I would like to start out by saying that I am ordinarily a fan of Apologia Studio’s work and I have great respect for their ministry. I also openly admit I don’t know much about Zachary Conover and have every reason to assume he is a fine man. I want to highlight this video not to pick on Zachary, but to point out that this behavior is endemic to Christians who place their political affiliations higher than the word of God and scripture.
The claim of this very short video is this: Christians have been using regulations to strangle off abortion providers. This is apparently bad, because it puts out of business smaller providers while larger ones, such as Planned Parenthood, have managed to survive, and are now claiming the lion’s share of the abortion business. Conservatives are normally against regulation but are for it in this instance and so are guilty of inconsistency when they don’t seek outright criminalization of abortion.

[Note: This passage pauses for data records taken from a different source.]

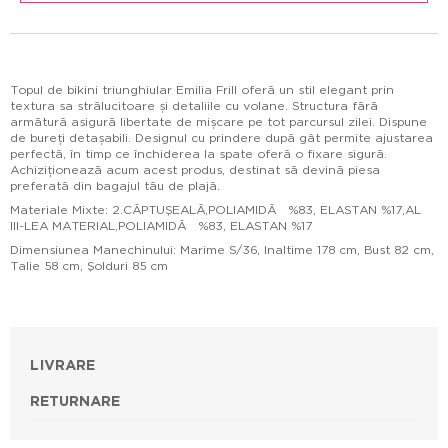
Topul de bikini triunghiular Emilia Frill oferă un stil elegant prin
textura sa strălucitoare și detaliile cu volane. Structura fără
armătură asigură libertate de mișcare pe tot parcursul zilei. Dispune
de bureți detașabili. Designul cu prindere după gât permite ajustarea
perfectă, în timp ce închiderea la spate oferă o fixare sigură.
Achiziționează acum acest produs, destinat să devină piesa
preferată din bagajul tău de plajă.
Materiale Mixte: 2.CĂPTUŞEALĂ,POLIAMIDĂ %83, ELASTAN %17,AL
III-LEA MATERIAL,POLIAMIDĂ %83, ELASTAN %17
Dimensiunea Manechinului: Marime S/36, Inaltime 178 cm, Bust 82 cm,
Talie 58 cm, Şolduri 85 cm
LIVRARE
RETURNARE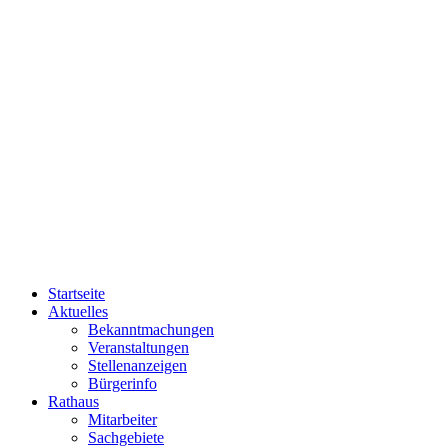
Startseite
Aktuelles
Bekanntmachungen
Veranstaltungen
Stellenanzeigen
Bürgerinfo
Rathaus
Mitarbeiter
Sachgebiete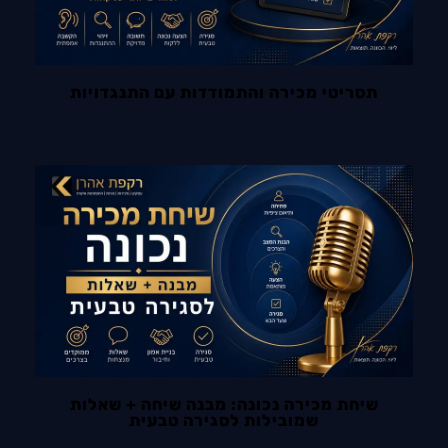
תסריטי מכירה והתמודדות עם התנגדויות
שיחת מכירה נכונה: מבנה שיחה + שאלות
שמובילות לסגירה טבעית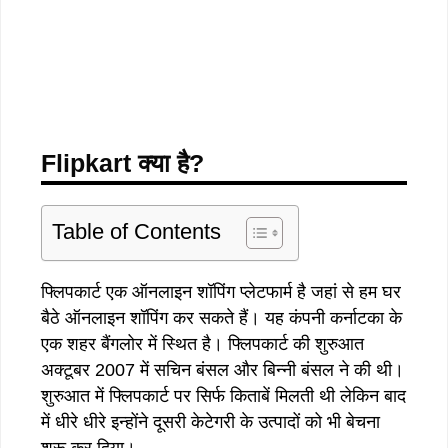
Flipkart क्या है?
Table of Contents
फ्लिपकार्ट एक ऑनलाइन शॉपिंग प्लेटफार्म है जहां से हम घर
बैठे ऑनलाइन शॉपिंग कर सकते हैं। यह कंपनी कर्नाटका के
एक शहर बैंगलोर में स्थित है। फ्लिपकार्ट की शुरुआत
अक्टूबर 2007 में सचिन बंसल और बिन्नी बंसल ने की थी।
शुरुआत में फ्लिपकार्ट पर सिर्फ किताबें मिलती थी लेकिन बाद
में धीरे धीरे इन्होंने दूसरी केटेगरी के उत्पादों को भी बेचना
शुरू कर दिया।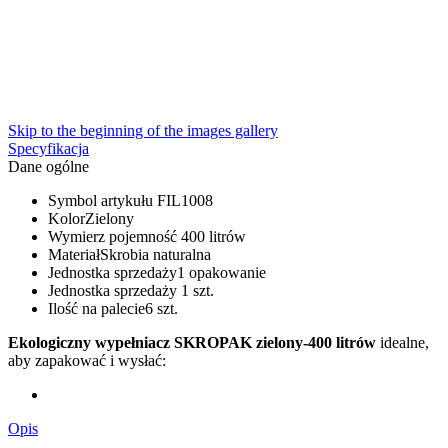
Skip to the beginning of the images gallery
Specyfikacja
Dane ogólne
Symbol artykułu
FIL1008
Kolor
Zielony
Wymierz pojemność
400 litrów
Materiał
Skrobia naturalna
Jednostka sprzedaży
1 opakowanie
Jednostka sprzedaży
1 szt.
Ilość na palecie
6 szt.
Ekologiczny wypełniacz SKROPAK zielony-400 litrów
idealne,
aby zapakować i wysłać:
Opis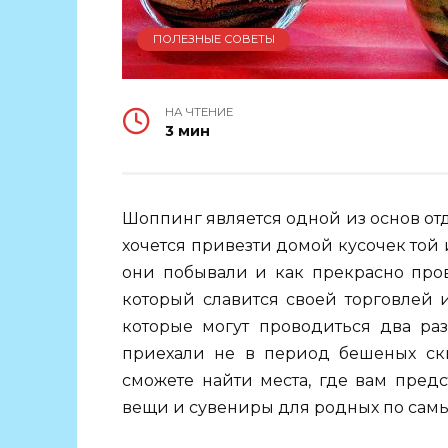
ПОЛЕЗНЫЕ СОВЕТЫ
НА ЧТЕНИЕ
3 мин
Шоппинг является одной из основ от
хочется привезти домой кусочек той и
они побывали и как прекрасно пров
который славится своей торговлей
которые могут проводиться два раз
приехали не в период бешеных скид
сможете найти места, где вам пред
вещи и сувениры для родных по сам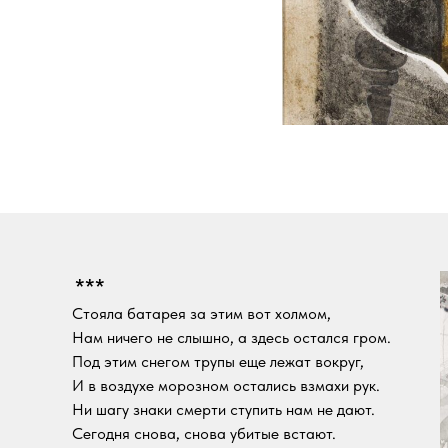
***
Стояла батарея за этим вот холмом,
Нам ничего не слышно, а здесь остался гром.
Под этим снегом трупы еще лежат вокруг,
И в воздухе морозном остались взмахи рук.
Ни шагу знаки смерти ступить нам не дают.
Сегодня снова, снова убитые встают.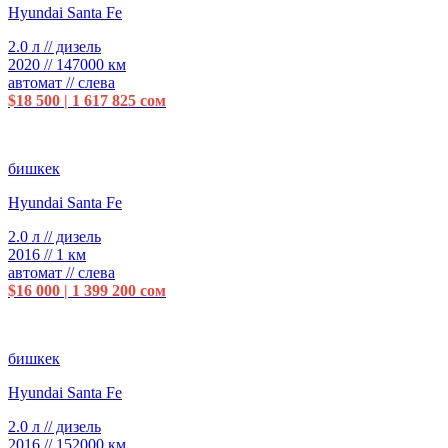
Hyundai Santa Fe
2.0 л // дизель
2020 // 147000 км
автомат // слева
$18 500 | 1 617 825 сом
бишкек
Hyundai Santa Fe
2.0 л // дизель
2016 // 1 км
автомат // слева
$16 000 | 1 399 200 сом
бишкек
Hyundai Santa Fe
2.0 л // дизель
2016 // 152000 км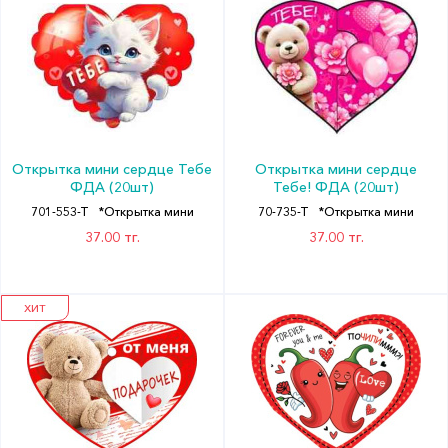
Открытка мини сердце Тебе
Открытка мини сердце
ФДА (20шт)
Тебе! ФДА (20шт)
701-553-T
*Открытка мини
70-735-T
*Открытка мини
37.00 тг.
37.00 тг.
ХИТ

I will applaud Zachary and Apologia for defending what I see as a weakness on the part of many Christians and conservatives towards the abortion question. If we are going to call abortion murder and stand by the courage of our convictions, we should punish it as murder. Even though there are varying views on whom and what should be punished with regard to abortion, most all conservatives and Christians would agree that should an opportunity arise to criminalize abortion, they would do so. However, we live in a post-Roe v. Wade world. Measures like regulation are designed to save lives by hindering abortion mills and delaying would-be infanticidal mothers in the process of killing children. Every extra moment we give to the unborn is an extra moment of consideration given to that young life. If a mother has to see an ultrasound of that baby to remind her that it is in fact a baby she is killing, it may prick her conscience, as well as put an extra financial hurdle in her way she may not be able to clear. The implicit idea conveyed in the video that there are no lives saved by imposing regulatory burdens on abortionists and their clients seems a shaky one that I believe requires data to bear it out.
What I really think is happening here is self-professed conservatives such as Zachary are placing their political and philosophical objections to regulation over their biblical quest to save young lives. I think the most egregious example of this tendency would be Tomi Lahren, the young self-professed Christian conservative woman who turned against the pro-life cause and declared that conservatives “win by staying out of social issues,” but it manifests itself in lesser form here and in many other political areas as well. It is painfully obvious when Zachary declares taxation and government control over business “slavery” that he is not operating from a Christian perspective, but a Rothbardian one. Are we not told in Mark 12 to give to Caesar what is Caesar’s, and to give to God what is God’s? Does Romans 13 tell us to pay our taxes and to submit to the governing authorities, as they are ordained by God? This flies directly in the face of Libertarian philosophy. Zachary’s claim that regulation causes the shrinking of the market and enables monopoly, while possibly true, is almost certainly informed by Libertarian dogma and does not place the life of the unborn at the center of his concerns. Who performs these abortions is immaterial to us. What matters is that they stop.
When considering political matters of clear theological prescription such as abortion, it’s important that Christians keep their eyes on the ball.